Agentic Search and Utilization
When queried, TraceMem first retrieves top-K episodic memories via vector search. Memory cards are selected based on semantic cues; relevant threads are identified and directly fetched by their IDs, providing human-like source-attribution for agentic reasoning. This fusion enables historically consistent responses and supports complex inference tasks.
Experimental Evaluation
TraceMem was validated on the LoCoMo benchmark—10 long dialogues, 1540 annotated questions spanning single-hop, multi-hop, temporal, and open-domain reasoning. Evaluation utilized GPT-4o-mini and GPT-4.1-mini backbones, with text-embedding-3-small; memory retrieval employed ChromaDB indexing and UMAP/HDBSCAN clustering. Accuracy was judged by an LLM-as-a-judge, using a standardized prompt.
TraceMem demonstrated strong numerical superiority:
- On GPT-4o-mini: 0.9019 overall accuracy, outperforming Nemori by 16% and FullText by 17%.

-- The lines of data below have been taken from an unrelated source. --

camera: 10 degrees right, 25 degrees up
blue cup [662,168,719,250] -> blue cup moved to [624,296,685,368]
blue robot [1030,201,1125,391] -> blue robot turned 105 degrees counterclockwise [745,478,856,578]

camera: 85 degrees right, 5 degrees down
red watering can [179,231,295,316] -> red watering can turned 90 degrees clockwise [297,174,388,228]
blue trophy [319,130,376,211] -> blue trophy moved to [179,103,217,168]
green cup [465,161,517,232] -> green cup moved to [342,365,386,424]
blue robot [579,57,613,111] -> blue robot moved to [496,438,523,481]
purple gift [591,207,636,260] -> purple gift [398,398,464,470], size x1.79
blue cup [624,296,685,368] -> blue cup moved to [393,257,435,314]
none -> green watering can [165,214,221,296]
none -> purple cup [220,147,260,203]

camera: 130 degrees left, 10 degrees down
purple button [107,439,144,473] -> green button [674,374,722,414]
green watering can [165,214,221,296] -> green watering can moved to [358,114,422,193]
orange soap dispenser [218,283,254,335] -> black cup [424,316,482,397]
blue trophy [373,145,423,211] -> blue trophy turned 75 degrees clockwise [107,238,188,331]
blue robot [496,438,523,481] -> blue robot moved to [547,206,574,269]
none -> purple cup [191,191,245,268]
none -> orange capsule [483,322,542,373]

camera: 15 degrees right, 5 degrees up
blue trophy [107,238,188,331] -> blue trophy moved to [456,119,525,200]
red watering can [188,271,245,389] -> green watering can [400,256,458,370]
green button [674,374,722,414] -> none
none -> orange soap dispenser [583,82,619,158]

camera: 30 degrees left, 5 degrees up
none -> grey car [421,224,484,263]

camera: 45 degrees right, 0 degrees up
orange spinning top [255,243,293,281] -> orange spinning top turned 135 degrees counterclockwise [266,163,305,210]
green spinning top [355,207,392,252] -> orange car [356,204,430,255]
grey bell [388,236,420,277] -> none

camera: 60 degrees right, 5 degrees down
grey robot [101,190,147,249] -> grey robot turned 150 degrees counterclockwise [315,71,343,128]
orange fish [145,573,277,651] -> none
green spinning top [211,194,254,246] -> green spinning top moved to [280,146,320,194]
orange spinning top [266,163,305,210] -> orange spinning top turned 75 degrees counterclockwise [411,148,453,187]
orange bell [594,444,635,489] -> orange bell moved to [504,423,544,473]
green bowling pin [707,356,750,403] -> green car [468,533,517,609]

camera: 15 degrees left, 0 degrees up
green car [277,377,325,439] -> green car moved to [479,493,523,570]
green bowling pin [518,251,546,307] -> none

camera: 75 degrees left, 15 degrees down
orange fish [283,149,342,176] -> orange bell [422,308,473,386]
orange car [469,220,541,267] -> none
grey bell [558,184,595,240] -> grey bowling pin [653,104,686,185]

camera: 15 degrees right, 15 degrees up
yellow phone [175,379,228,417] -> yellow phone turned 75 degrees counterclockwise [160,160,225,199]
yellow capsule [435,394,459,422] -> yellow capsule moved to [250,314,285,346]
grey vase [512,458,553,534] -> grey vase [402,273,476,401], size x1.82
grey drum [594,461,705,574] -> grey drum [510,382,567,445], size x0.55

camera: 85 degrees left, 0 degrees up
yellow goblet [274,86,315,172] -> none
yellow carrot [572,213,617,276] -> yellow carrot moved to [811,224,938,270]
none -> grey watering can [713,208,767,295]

- On GPT-4.1-mini: 0.9227 overall, >30% higher than A-mem and 16% above LightMem.
- In multi-hop, temporal reasoning, TraceMem consistently maintained accuracies near/above the 0.90 threshold.
- Temporal task performance: 0.8660 (GPT-4o-mini), 0.9097 (GPT-4.1-mini), exceeding baselines by 10–12%.
- Multi-hop performance: 0.9220 (GPT-4o-mini), 0.8936 (GPT-4.1-mini), a >60% improvement over NaiveRAG.
Ablation studies revealed the following:
- Removing agentic search led to a substantial drop in multi-step reasoning (0.8652 vs. 0.9220).
- Episodic memory-only configurations plateaued at 0.8429 accuracy, with progressive declines as task complexity increased.
- Augmenting with additional semantic representations modestly boosted accuracy but exhibited diminishing returns beyond 40 contexts.
Clustering visualizations (Figures 5, 6) highlighted clear topic/thread density stratification in user memory spaces, evidencing TraceMem’s organization hierarchy.

Figure 5: Clustering results for User A (John) with GPT-4o-mini backbone; topic and thread segmentation manifest as density regions.
Figure 6: Clustering results for User A (John) with GPT-4.1-mini backbone; improved sensitivity to topic shifts, lower discard rate.
Theoretical and Practical Implications
TraceMem embodies an overview of cognitive science theory—dynamically consolidating episodic and semantic memories into durable, narrative schema. This architecture supports agentic search, persistent persona retention, and source attribution, enabling advances in conversational statefulness and deep context integration. The observed performance gains in temporal and multi-hop inference underscore the essentiality of structured, dynamic memory consolidation for longitudinal reasoning in LLMs.
Memory rewriting and regulated forgetting emerge as future research vectors; adaptive memory invocation based on agentic goals or dialogic context could further refine system utility. Agent personality modeling presents additional avenues for memory prioritization and selective recall aligned with intrinsic attributes.
Conclusion
TraceMem constitutes a principal advance in cognitive-inspired memory systems. Through deductive segmentation, synaptic and systems consolidation, and agentic search, it achieves persistent and coherent narrative memory schemata. Empirical evaluation affirms decisive improvements in complex reasoning tasks, reinforcing the critical role of dynamic memory structuring for achieving deep conversational intelligence in LLMs (2602.09712).